Parra Gonzales v. State

756 S.W.2d 413, 1988 Tex. App. LEXIS 1958, 1988 WL 82726
CourtCourt of Appeals of Texas
DecidedAugust 10, 1988
Docket08-87-00234-CR
StatusPublished
Cited by10 cases

This text of 756 S.W.2d 413 (Parra Gonzales v. State) is published on Counsel Stack Legal Research, covering Court of Appeals of Texas primary law. Counsel Stack provides free access to over 12 million legal documents including statutes, case law, regulations, and constitutions.

Bluebook
Parra Gonzales v. State, 756 S.W.2d 413, 1988 Tex. App. LEXIS 1958, 1988 WL 82726 (Tex. Ct. App. 1988).

Opinion

OPINION

WOODARD, Justice.

This is an appeal from a jury conviction for voluntary manslaughter, a lesser included offense of the indicted charge of murder. The jury assessed punishment at twenty years’ imprisonment. We affirm.

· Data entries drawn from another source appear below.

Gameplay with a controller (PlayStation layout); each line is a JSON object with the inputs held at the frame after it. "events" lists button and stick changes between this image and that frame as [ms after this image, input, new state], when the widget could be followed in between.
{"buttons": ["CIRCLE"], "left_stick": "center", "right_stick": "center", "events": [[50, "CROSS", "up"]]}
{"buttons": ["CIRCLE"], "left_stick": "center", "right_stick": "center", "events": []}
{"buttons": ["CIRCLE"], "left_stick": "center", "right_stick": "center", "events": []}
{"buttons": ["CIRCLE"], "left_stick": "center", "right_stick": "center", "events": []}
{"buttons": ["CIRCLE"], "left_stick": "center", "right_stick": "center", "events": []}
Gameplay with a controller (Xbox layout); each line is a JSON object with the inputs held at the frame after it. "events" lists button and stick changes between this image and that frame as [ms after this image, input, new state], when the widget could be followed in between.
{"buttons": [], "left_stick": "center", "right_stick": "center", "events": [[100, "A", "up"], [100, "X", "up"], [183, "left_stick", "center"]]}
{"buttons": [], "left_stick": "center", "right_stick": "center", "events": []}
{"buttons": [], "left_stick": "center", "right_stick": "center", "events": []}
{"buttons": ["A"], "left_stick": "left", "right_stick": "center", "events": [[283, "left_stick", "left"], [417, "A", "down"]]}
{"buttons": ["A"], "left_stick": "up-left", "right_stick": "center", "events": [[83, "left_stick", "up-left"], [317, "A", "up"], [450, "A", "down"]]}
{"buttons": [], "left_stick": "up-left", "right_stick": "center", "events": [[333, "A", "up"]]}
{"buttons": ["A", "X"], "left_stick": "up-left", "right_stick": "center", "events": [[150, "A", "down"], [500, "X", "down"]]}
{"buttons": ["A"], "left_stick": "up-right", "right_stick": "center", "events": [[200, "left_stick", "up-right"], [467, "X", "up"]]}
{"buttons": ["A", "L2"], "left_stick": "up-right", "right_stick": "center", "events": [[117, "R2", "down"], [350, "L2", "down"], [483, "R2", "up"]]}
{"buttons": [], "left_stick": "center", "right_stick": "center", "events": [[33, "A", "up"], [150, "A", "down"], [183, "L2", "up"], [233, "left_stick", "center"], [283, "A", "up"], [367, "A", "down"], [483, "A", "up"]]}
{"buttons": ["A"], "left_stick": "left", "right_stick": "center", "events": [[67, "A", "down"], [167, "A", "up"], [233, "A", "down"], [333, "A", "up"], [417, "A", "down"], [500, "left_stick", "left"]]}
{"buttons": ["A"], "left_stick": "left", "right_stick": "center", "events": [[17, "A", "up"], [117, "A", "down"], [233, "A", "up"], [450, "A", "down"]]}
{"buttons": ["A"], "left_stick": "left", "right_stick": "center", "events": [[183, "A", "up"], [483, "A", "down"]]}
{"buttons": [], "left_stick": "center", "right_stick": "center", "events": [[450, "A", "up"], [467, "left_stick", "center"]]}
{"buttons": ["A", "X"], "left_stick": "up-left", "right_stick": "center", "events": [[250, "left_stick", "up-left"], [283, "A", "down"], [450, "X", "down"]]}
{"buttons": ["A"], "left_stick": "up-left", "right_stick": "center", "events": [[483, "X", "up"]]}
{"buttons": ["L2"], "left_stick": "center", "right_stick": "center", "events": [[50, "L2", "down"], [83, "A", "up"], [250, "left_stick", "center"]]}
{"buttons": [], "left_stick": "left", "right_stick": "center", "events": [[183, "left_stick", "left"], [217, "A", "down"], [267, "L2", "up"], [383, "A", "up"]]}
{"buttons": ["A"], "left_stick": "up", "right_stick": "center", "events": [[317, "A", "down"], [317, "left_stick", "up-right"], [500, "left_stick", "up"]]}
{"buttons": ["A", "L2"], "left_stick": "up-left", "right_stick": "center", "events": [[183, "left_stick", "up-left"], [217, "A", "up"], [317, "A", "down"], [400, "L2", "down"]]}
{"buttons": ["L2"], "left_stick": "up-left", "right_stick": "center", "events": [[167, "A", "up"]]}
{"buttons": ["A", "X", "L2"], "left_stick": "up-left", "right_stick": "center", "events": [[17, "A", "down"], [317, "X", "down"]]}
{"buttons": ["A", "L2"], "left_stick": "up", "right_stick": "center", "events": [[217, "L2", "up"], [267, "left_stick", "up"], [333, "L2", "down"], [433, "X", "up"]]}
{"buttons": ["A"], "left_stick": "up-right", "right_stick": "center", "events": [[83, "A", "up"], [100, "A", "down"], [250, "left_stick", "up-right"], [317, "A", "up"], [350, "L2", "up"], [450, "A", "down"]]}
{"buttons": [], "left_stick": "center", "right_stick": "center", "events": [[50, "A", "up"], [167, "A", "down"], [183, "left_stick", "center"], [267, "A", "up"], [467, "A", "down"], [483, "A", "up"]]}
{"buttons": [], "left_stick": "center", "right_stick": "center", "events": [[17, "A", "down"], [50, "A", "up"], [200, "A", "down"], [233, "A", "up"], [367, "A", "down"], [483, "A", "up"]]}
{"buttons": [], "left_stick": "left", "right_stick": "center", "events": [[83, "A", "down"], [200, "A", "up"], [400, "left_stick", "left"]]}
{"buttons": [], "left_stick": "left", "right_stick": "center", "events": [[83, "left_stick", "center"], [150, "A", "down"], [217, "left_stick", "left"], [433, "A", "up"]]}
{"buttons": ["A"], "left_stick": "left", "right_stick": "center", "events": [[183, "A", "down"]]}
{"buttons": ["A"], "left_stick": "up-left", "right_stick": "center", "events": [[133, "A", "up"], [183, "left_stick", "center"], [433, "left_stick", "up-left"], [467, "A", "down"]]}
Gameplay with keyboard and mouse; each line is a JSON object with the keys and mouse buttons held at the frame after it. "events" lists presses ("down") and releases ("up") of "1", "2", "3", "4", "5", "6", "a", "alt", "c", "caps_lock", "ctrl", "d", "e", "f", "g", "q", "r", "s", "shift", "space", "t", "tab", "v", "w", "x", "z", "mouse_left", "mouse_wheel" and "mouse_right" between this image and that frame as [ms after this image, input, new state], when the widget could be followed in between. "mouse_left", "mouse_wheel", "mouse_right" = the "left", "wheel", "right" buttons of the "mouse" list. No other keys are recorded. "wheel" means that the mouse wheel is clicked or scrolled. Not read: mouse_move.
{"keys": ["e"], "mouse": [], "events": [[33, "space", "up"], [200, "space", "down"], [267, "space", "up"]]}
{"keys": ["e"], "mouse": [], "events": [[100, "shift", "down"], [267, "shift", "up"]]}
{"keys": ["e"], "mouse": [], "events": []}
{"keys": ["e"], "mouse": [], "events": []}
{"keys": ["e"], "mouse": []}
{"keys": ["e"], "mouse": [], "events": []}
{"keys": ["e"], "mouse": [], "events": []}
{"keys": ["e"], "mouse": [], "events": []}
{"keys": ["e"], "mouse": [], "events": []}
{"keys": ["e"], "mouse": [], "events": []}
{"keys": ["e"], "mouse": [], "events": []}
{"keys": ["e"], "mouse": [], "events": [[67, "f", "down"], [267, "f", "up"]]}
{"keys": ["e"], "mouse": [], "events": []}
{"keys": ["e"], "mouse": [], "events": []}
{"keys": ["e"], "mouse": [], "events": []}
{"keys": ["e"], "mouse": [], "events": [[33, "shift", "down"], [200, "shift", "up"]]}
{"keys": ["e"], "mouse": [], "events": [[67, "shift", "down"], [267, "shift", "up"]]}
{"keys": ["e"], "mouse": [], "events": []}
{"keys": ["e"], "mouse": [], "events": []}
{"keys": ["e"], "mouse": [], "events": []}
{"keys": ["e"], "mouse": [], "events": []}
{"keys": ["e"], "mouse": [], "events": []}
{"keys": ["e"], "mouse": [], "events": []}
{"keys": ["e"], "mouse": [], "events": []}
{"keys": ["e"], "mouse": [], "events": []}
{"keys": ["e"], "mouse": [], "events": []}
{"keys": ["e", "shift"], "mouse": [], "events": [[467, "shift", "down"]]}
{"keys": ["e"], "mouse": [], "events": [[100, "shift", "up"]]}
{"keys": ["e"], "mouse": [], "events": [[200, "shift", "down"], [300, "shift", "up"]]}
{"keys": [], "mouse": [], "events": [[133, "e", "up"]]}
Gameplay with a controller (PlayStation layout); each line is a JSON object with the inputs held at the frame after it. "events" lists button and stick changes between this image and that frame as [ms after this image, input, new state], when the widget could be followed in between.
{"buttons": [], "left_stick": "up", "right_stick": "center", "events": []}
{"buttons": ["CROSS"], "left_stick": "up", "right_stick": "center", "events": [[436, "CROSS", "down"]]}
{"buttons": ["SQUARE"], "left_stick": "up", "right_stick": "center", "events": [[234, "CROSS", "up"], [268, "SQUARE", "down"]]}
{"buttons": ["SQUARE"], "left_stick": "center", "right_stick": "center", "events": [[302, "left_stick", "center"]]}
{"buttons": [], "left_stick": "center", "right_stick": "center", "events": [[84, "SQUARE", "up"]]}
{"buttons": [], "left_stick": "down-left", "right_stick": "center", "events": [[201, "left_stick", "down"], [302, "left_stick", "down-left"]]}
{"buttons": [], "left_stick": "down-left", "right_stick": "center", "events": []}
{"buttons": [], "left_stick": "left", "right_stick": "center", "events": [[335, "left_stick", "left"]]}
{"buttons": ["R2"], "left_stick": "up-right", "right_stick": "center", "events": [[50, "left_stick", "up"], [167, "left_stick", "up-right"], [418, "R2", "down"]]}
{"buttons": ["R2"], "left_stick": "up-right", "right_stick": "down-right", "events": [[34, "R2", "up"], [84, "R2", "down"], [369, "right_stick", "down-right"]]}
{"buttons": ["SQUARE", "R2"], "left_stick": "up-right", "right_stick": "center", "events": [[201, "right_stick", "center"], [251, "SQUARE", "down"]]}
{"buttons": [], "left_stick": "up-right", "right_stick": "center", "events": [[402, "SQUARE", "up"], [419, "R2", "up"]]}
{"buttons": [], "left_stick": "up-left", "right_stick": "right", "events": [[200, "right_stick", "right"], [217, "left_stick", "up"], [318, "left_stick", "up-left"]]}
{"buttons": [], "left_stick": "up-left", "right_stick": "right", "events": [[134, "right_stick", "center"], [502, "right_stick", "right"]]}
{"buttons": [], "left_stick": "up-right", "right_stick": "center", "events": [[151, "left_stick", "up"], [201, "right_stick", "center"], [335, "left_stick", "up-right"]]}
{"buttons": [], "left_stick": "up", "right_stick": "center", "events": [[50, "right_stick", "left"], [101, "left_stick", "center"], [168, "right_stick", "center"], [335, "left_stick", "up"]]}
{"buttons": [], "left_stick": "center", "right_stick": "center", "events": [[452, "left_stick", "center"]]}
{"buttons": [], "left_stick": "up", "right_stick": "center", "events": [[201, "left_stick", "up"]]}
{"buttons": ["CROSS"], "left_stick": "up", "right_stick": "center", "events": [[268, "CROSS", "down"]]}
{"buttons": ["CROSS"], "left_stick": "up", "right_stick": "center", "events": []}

Point of Error No. One asserts that the Appellant was improperly forced to trial less than ten days after return of the operative indictment, in violation of Tex. Code Crim.Pro.Ann. arts. 27.11 and 27.12 (Vernon 1966). The offense was committed on April 23, 1987. Appellant was released on bond on May 4, 1987. On May 13, 1987, he was indicted for murder under Tex.Penal Code Ann. sec. 19.02(a)(1) (Vernon 1974). He was not rearrested after indictment. An arraignment was held on May 21. On August 13, he was reindicted, adding in a second paragraph, an alternative theory of guilt under Section 19.02(a)(2). Again, he remained on bond. On August 20, he was rearraigned and received for the first time a copy of the new indictment. Trial was set for August 25. On August 20 and again on August 25, Appellant sought continuances based upon his asserted right to ten days to prepare written pleadings in response to the new indictment. Both requests were denied.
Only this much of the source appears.